** Begin Dataset records **
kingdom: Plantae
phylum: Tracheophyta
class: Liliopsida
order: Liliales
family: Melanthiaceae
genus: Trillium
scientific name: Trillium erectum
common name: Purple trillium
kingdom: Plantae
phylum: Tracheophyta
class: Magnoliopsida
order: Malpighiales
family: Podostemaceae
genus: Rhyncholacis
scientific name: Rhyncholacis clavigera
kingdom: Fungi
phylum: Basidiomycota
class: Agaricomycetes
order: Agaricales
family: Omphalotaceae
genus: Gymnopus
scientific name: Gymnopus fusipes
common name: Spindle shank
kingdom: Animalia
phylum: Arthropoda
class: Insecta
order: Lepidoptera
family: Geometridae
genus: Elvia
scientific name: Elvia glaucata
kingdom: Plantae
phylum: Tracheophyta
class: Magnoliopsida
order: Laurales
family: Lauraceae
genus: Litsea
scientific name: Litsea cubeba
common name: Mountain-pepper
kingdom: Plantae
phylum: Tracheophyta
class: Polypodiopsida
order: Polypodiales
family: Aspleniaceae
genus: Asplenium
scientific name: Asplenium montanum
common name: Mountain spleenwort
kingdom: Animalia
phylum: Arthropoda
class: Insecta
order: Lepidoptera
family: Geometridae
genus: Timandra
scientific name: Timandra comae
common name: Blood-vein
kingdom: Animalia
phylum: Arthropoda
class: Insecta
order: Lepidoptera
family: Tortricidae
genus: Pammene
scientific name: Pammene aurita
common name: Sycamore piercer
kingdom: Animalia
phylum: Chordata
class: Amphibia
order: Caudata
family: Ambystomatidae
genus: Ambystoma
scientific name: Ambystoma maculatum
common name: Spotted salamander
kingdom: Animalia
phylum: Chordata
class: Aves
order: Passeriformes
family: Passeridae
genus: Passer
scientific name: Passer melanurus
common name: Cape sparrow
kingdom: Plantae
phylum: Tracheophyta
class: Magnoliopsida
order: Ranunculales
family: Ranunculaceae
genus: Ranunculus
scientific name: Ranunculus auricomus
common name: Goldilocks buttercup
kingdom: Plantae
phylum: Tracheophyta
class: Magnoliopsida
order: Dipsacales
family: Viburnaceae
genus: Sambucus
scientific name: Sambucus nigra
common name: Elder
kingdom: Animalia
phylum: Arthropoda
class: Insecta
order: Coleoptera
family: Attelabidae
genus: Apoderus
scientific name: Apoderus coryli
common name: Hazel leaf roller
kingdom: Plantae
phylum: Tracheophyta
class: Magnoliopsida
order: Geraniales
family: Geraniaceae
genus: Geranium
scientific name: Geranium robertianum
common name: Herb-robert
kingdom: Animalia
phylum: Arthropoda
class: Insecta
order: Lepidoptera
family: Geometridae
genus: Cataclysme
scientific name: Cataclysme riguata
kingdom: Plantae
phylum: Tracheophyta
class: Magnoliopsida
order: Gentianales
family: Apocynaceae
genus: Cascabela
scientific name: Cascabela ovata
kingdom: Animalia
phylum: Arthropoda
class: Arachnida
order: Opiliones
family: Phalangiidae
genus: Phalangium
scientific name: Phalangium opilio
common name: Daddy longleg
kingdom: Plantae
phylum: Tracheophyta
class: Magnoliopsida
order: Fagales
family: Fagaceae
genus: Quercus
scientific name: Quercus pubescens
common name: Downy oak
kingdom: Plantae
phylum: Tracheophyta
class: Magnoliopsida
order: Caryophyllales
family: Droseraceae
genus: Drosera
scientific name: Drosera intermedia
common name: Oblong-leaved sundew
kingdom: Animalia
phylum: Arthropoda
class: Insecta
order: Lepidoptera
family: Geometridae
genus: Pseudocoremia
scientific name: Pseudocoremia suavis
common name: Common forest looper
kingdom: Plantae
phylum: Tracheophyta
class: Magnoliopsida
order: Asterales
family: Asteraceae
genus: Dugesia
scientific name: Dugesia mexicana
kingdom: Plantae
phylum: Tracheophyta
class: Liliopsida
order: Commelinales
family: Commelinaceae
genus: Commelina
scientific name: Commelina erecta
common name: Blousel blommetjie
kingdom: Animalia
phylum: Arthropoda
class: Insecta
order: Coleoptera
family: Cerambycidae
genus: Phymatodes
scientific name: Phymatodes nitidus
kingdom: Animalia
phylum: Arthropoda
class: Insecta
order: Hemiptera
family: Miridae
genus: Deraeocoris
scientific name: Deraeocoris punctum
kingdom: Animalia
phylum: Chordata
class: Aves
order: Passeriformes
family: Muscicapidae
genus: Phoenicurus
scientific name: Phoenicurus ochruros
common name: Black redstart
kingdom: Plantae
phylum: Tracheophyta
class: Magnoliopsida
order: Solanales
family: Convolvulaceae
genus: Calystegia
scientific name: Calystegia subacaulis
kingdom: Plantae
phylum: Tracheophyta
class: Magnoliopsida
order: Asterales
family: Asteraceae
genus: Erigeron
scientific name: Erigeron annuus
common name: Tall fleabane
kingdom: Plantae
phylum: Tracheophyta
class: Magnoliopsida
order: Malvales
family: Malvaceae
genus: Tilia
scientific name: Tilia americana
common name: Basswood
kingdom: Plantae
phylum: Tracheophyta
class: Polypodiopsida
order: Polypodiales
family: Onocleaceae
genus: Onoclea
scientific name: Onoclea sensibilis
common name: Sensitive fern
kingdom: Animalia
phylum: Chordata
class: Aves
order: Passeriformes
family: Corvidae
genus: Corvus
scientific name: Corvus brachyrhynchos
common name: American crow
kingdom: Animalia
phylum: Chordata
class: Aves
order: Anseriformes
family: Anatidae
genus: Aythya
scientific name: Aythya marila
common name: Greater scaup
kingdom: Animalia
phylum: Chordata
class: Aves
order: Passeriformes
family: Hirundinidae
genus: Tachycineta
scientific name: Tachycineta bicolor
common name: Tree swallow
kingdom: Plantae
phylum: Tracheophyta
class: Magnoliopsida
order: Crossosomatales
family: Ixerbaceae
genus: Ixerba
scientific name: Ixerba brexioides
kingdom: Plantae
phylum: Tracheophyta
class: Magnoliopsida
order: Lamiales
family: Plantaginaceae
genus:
** End Dataset records **
**To be done**:
Copy the material word for word from the line containing "scientific name: Ixerba brexioides" through the end of the material, including both of those lines.

**Solution for this task**:
scientific name: Ixerba brexioides
kingdom: Plantae
phylum: Tracheophyta
class: Magnoliopsida
order: Lamiales
family: Plantaginaceae
genus:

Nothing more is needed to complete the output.